* Begin Text block *

Arrah (also transliterated as Ara) is a city and a municipal corporation in Bhojpur district (formerly known as Shahabad district) in the Indian state of Bihar. It is the headquarters of Bhojpur district, located near the confluence of the Ganges and Sone rivers, some  from Danapur and  from Patna.

Typonym
According to a Jain inscription found at Masarh village near the town, Arrah is mentioned there as Aramnagar (transl. City of Aramas). That "Aramnagar" later become "Arrah".

According to mythologies, the word "Arrah" or "Ara" is derived from the Sanskrit word Aranya, which means forest. It suggests that the entire area around modern Ara was heavily forested in the old days. According to mythology, sage Vishwamitra, the Guru of Rama, had his 'Ashram' somewhere in this region. Rama killed the demon Taraka somewhere near Arrah.

Arrah has also historically been known as Shahabad, a name given to it by Babur in 1529, when he camped here after his victory against the Afghans of Bihar. The name "Shahabad" means "city of the king" and was used in the former Shahabad district.

In Mythologies

Arrah has a mention in Ramayana. According to mythology, sage Vishwamitra, the Guru of Rama, had his Ashram somewhere in this region. Rama killed the demon Taraka somewhere near Arrah.  In Mahabharata it was the home of the powerful demon called Bakra, whose daily food was human being supplied either by villages of Bakri or Chakrapur (or Ekchakra), as Arrah was then called. Pandava came to Ekchakra during their wandering and they were entertained by a Brahmin whose turn it was to supply a human for the demon. On hearing this, Bhima decided to go himself to the demon as he has eaten a Brahmin's salt, and killed the demon.

* End Text block *
* Begin Data section *

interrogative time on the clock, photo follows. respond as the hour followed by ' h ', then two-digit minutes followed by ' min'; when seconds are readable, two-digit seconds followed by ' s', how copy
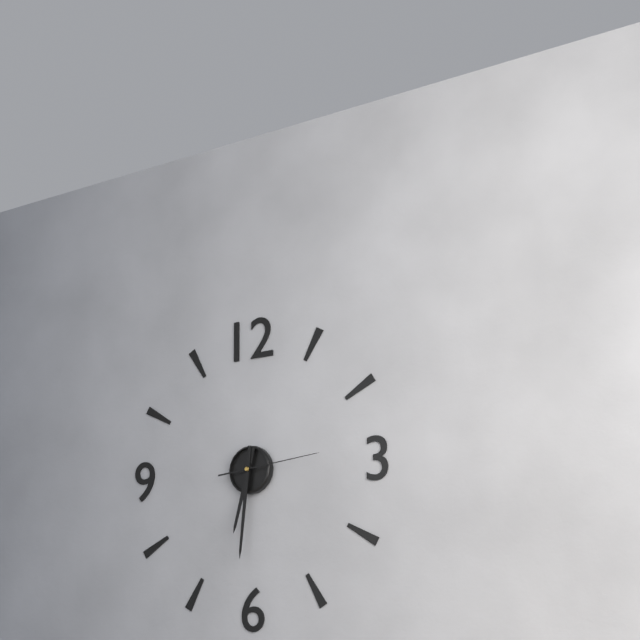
6 h 31 min 14 s
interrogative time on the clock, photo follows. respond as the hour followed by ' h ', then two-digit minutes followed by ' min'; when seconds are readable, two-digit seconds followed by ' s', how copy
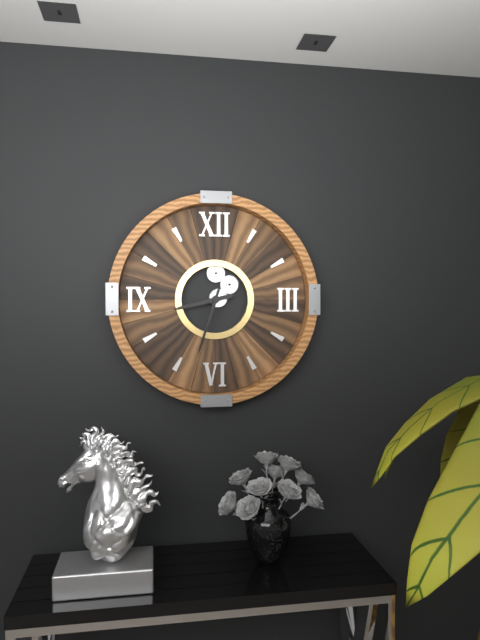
8 h 33 min
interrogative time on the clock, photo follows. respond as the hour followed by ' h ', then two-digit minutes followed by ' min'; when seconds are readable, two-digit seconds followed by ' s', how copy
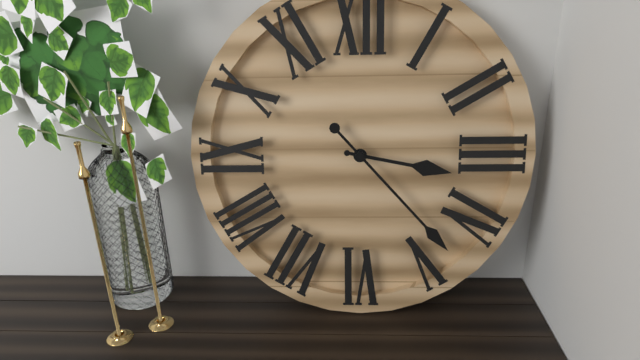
3 h 23 min
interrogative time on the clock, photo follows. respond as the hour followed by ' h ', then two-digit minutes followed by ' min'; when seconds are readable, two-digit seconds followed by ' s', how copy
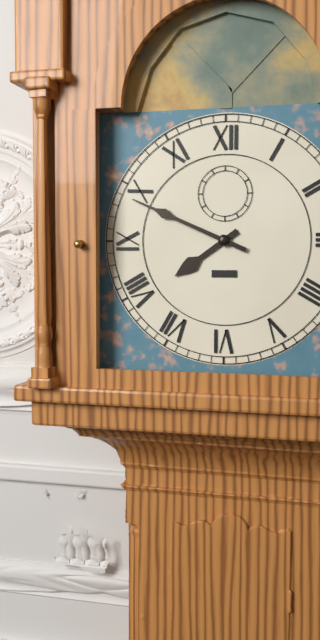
7 h 49 min
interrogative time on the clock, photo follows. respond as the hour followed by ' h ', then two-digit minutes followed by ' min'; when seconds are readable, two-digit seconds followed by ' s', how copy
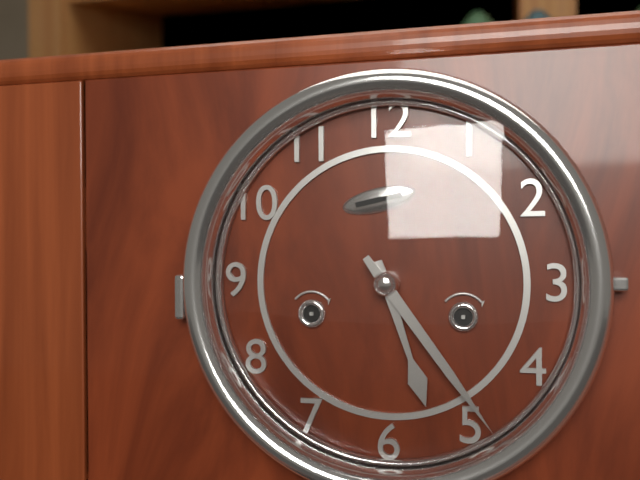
5 h 24 min
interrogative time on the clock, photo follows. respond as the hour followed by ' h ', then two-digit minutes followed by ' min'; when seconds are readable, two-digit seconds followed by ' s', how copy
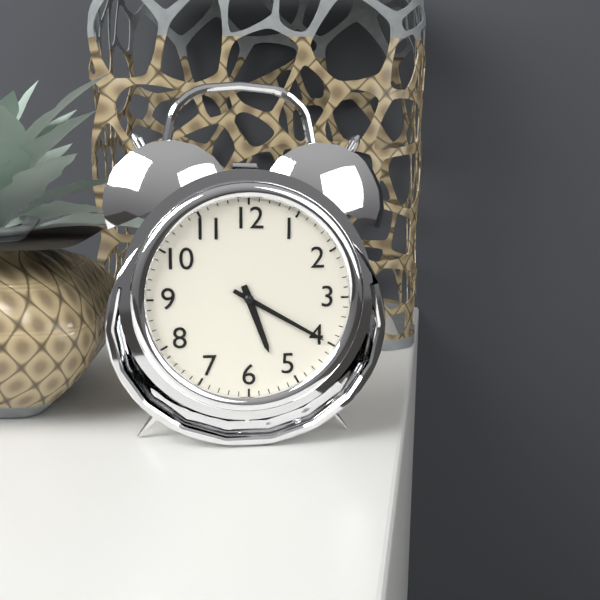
5 h 20 min
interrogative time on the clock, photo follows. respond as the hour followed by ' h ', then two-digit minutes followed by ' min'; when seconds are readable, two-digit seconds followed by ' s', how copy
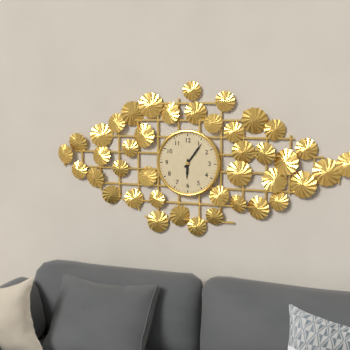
6 h 06 min
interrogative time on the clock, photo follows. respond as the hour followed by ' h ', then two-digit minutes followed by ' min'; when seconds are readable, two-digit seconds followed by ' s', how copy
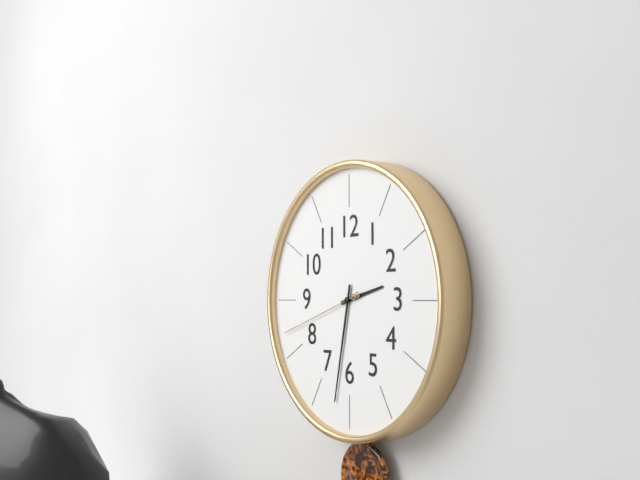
2 h 32 min 42 s
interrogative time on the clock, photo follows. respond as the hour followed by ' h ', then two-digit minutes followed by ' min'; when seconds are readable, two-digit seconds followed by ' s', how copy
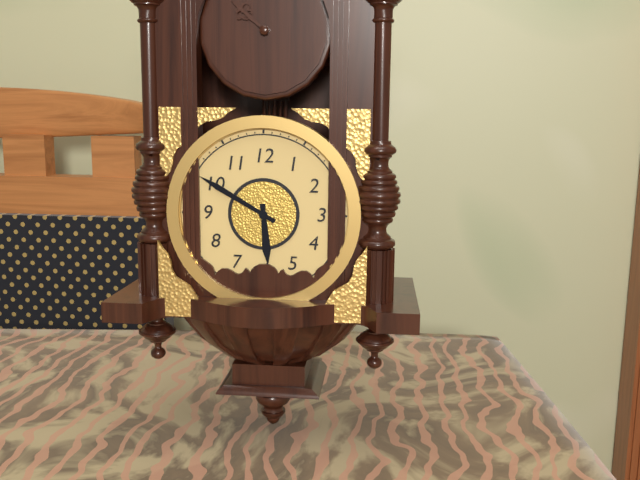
5 h 50 min
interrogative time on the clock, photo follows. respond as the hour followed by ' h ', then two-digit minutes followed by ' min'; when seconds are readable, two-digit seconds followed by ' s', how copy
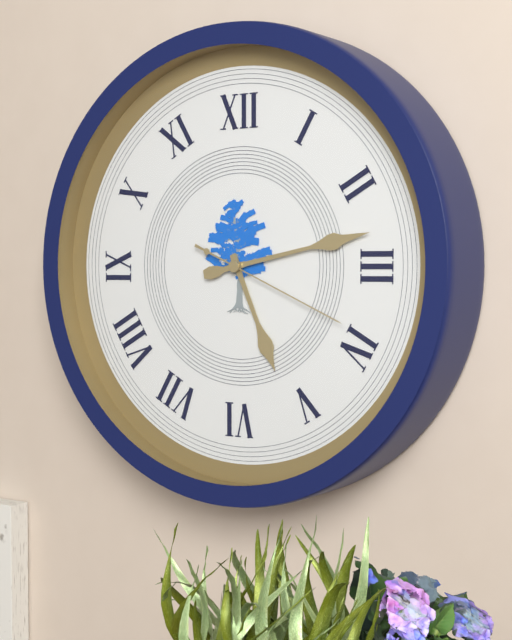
5 h 13 min 19 s
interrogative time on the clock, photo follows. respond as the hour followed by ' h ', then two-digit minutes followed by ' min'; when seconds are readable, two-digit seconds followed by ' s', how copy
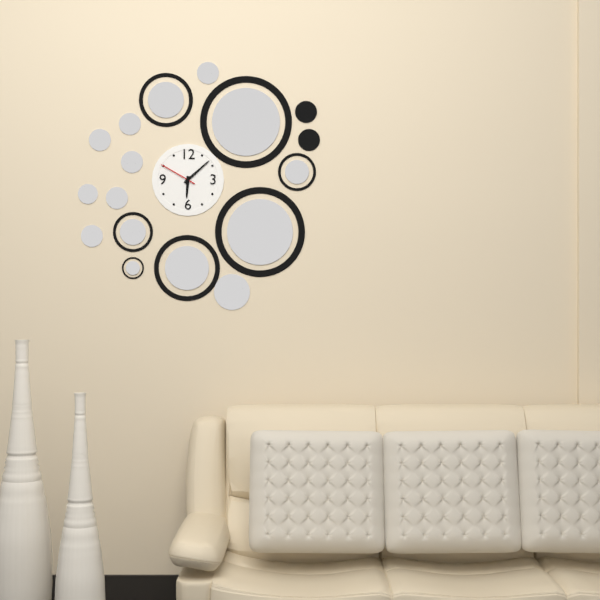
6 h 08 min
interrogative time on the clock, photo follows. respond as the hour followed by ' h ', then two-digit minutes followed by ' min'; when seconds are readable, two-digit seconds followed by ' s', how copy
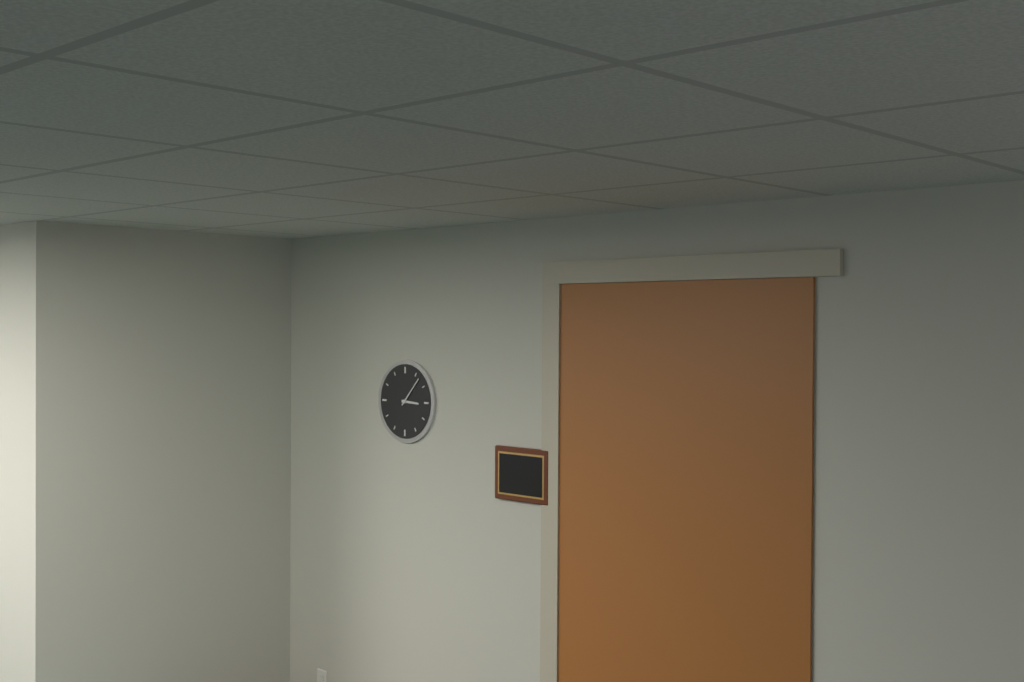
3 h 07 min
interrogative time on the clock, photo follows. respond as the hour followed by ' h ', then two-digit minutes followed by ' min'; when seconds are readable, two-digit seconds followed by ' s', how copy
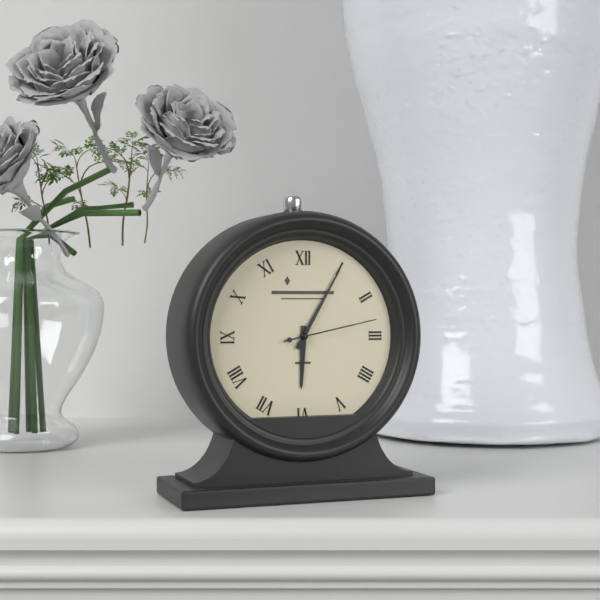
6 h 05 min 13 s
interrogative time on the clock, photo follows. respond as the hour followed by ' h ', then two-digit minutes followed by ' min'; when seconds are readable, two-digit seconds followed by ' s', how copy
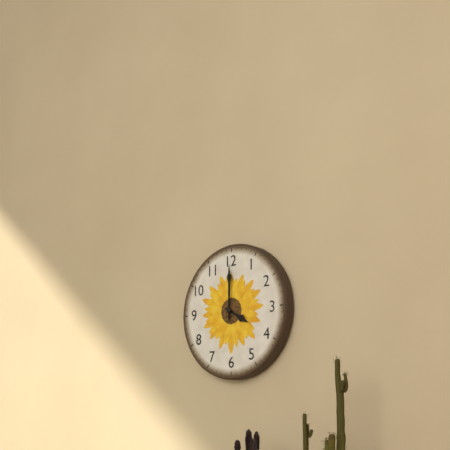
4 h 00 min
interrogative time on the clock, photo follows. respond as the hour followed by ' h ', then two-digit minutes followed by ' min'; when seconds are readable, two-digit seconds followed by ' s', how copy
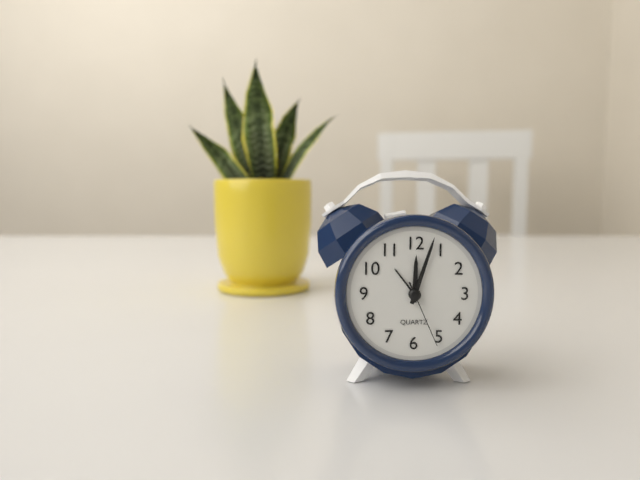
12 h 03 min 26 s
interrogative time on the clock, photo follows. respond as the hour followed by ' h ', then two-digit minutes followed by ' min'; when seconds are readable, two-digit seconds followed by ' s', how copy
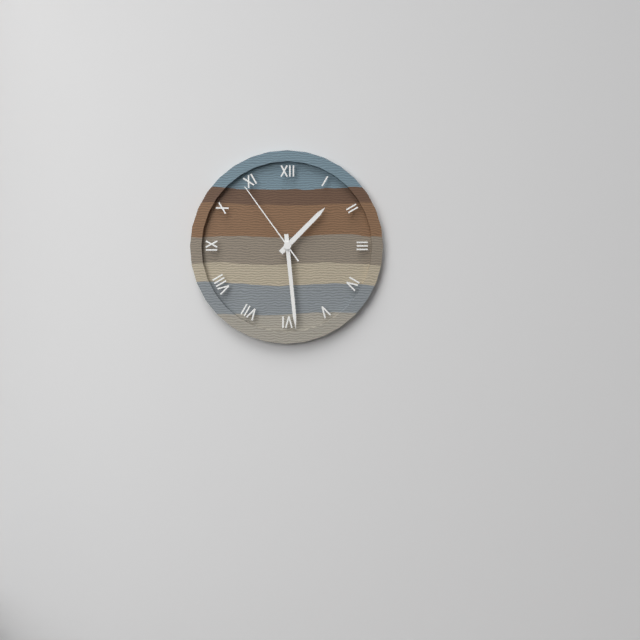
1 h 29 min 54 s
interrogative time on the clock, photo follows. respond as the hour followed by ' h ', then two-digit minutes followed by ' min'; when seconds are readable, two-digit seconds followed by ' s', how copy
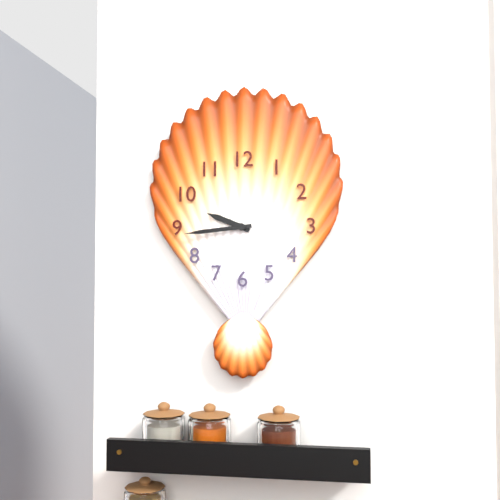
9 h 44 min
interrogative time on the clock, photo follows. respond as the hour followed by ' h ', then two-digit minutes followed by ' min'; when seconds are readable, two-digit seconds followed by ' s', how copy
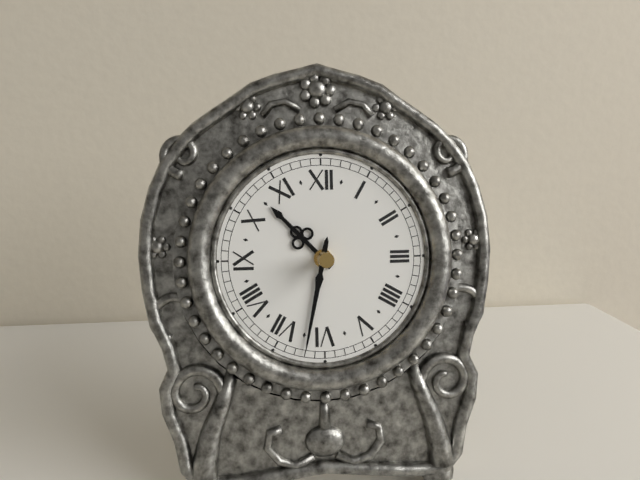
10 h 32 min
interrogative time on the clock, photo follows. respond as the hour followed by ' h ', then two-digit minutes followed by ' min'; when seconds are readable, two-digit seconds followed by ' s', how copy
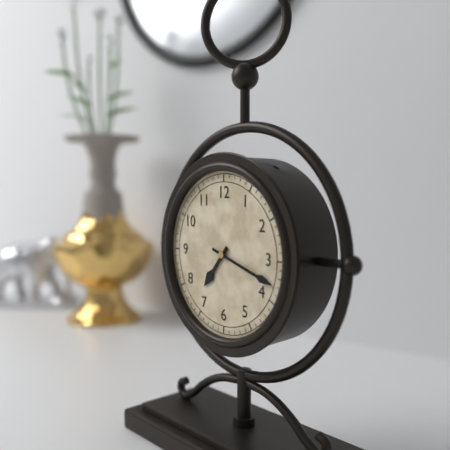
7 h 18 min
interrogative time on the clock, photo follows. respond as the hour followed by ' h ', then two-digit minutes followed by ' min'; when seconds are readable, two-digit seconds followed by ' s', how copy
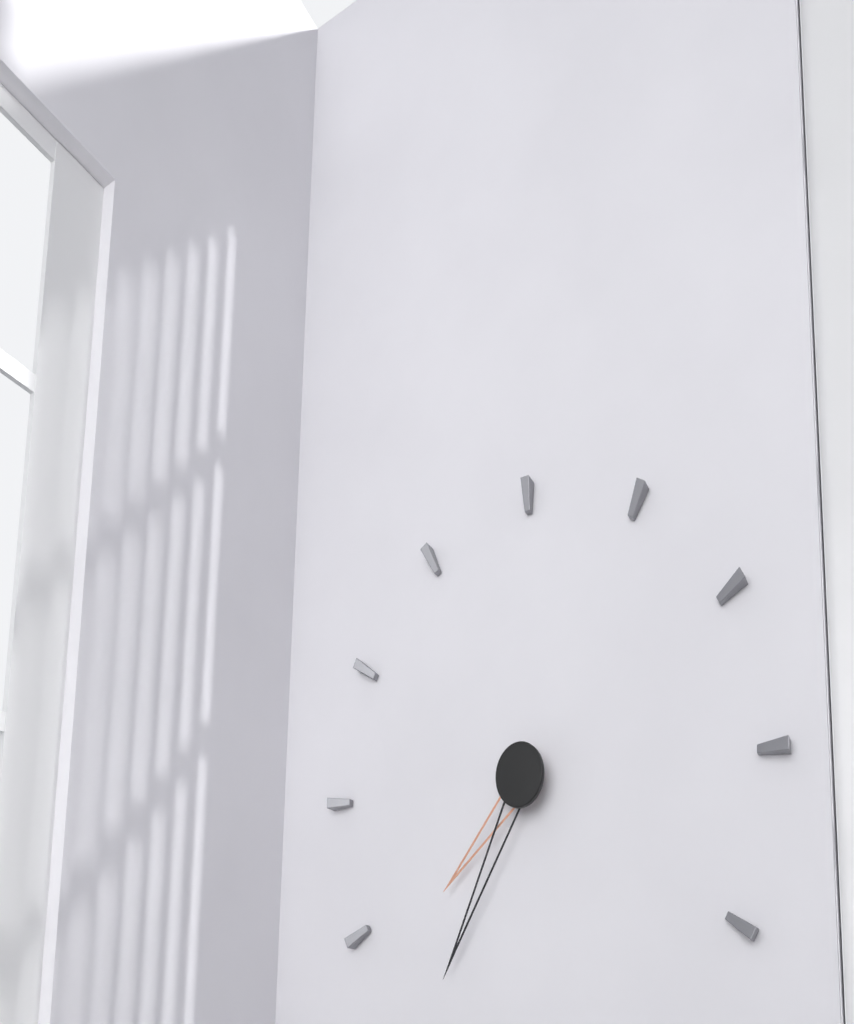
7 h 35 min
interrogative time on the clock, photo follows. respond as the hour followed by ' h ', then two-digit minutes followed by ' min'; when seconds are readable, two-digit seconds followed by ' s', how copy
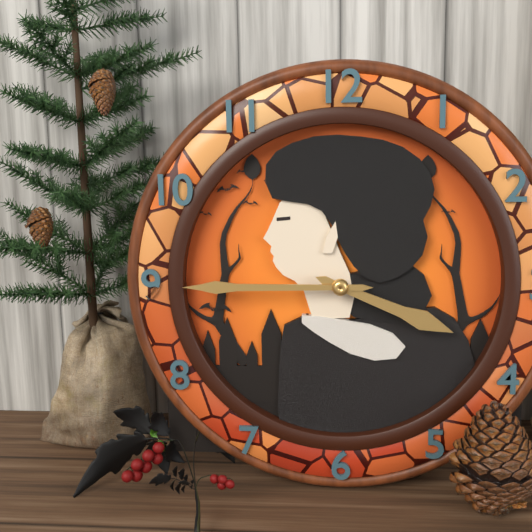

* End Data section *

▶ [What you will do]:
A. According to the text on Arrah, why did Bhima decide to go to the demon himself? Answer in one to three sentences.
B. In the text on Arrah, what does the name "Shahabad" mean?
The entries are drawn from a separate source.

▶ [Task solutions]:
A. Bhima chose to go to the demon himself because he had eaten a Brahmin's salt. The Pandavas had been entertained by a Brahmin whose turn it was to supply a human for the demon.

B. It means "city of the king."